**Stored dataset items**

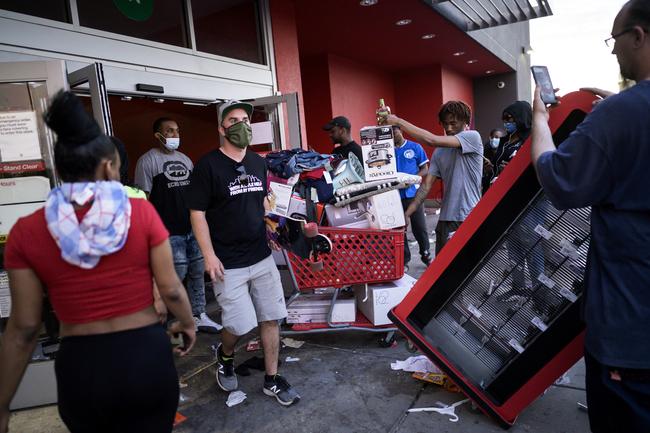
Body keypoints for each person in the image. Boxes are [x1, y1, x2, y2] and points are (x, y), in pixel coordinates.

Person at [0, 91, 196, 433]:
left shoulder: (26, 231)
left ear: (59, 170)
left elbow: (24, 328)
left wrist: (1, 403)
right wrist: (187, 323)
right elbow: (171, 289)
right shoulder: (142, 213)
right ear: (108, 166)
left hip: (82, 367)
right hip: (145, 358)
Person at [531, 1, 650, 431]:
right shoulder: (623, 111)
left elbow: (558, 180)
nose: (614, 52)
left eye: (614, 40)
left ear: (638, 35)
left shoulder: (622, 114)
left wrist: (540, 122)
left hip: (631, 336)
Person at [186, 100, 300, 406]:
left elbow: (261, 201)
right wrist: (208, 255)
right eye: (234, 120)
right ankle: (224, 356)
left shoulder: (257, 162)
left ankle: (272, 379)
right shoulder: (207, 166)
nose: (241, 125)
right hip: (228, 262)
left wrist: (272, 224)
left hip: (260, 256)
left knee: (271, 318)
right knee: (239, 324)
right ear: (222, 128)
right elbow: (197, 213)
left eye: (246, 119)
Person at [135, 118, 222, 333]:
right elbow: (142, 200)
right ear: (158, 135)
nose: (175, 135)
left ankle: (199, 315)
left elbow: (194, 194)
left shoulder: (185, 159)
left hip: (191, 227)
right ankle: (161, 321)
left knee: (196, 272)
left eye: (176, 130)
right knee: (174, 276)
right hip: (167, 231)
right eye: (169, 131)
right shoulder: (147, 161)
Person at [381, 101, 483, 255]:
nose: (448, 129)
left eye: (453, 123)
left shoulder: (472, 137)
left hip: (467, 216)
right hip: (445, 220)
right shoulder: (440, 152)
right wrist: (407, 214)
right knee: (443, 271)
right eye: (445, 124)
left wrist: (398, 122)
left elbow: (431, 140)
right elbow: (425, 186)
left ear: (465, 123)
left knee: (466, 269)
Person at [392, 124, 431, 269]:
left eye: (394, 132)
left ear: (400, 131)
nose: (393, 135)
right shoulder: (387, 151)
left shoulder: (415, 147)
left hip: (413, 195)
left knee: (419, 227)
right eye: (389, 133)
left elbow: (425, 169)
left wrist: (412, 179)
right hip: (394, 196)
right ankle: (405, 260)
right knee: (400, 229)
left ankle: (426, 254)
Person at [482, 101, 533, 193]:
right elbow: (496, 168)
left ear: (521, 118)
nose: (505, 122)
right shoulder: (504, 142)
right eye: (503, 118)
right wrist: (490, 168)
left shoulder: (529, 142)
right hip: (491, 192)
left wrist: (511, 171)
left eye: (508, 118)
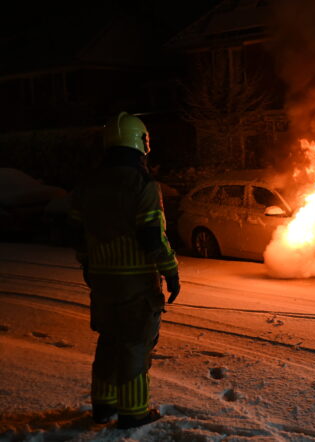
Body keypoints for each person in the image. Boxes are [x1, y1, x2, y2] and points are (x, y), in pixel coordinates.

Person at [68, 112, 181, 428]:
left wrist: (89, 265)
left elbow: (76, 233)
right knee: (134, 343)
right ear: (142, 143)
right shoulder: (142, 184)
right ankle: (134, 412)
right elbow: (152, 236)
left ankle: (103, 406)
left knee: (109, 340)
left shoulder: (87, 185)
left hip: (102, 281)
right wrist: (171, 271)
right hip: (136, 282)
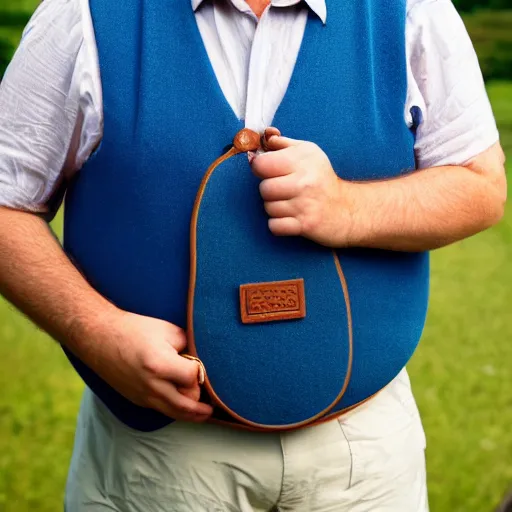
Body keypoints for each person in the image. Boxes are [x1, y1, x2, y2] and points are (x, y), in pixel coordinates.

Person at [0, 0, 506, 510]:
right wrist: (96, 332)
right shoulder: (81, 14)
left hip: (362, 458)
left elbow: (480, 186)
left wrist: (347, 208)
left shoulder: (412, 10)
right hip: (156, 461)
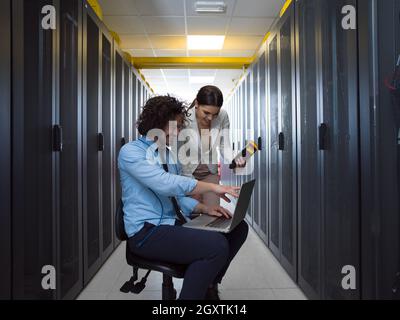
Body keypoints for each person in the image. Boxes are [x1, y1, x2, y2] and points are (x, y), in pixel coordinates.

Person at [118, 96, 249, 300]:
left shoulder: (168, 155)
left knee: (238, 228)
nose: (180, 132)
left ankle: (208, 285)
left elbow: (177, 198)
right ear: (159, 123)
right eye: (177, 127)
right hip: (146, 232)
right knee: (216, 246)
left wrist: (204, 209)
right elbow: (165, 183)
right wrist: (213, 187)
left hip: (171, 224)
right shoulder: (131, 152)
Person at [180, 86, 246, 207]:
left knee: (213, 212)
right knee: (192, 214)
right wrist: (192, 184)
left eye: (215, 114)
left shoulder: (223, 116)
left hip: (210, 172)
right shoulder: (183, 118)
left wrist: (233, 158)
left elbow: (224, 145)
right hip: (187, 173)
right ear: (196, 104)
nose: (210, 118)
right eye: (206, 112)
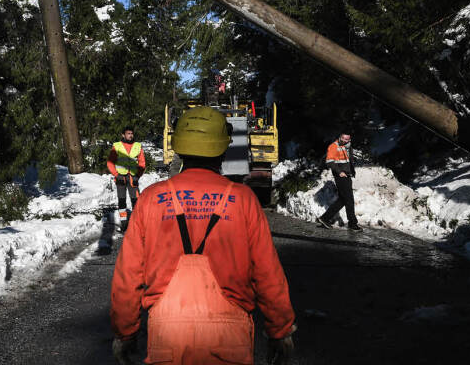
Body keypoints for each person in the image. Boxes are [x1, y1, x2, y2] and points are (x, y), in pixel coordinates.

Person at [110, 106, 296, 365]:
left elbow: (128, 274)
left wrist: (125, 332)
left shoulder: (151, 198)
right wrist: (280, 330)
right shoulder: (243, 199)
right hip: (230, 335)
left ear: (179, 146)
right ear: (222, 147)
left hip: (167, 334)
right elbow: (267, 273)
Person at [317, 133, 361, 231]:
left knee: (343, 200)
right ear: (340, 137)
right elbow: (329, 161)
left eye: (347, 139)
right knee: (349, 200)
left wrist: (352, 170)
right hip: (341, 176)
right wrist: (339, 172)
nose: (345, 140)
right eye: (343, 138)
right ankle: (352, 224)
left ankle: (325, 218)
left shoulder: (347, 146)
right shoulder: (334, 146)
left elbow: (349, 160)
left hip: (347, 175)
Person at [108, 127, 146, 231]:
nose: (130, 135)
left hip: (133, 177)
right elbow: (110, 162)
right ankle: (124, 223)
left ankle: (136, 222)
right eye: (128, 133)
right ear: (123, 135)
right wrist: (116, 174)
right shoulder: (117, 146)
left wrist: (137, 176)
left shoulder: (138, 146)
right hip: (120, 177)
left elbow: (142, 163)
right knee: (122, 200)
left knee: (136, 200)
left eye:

**Problem description**
Reply with the number of lines above in which the word "nose" appears, and with nothing else.

**Task result**
10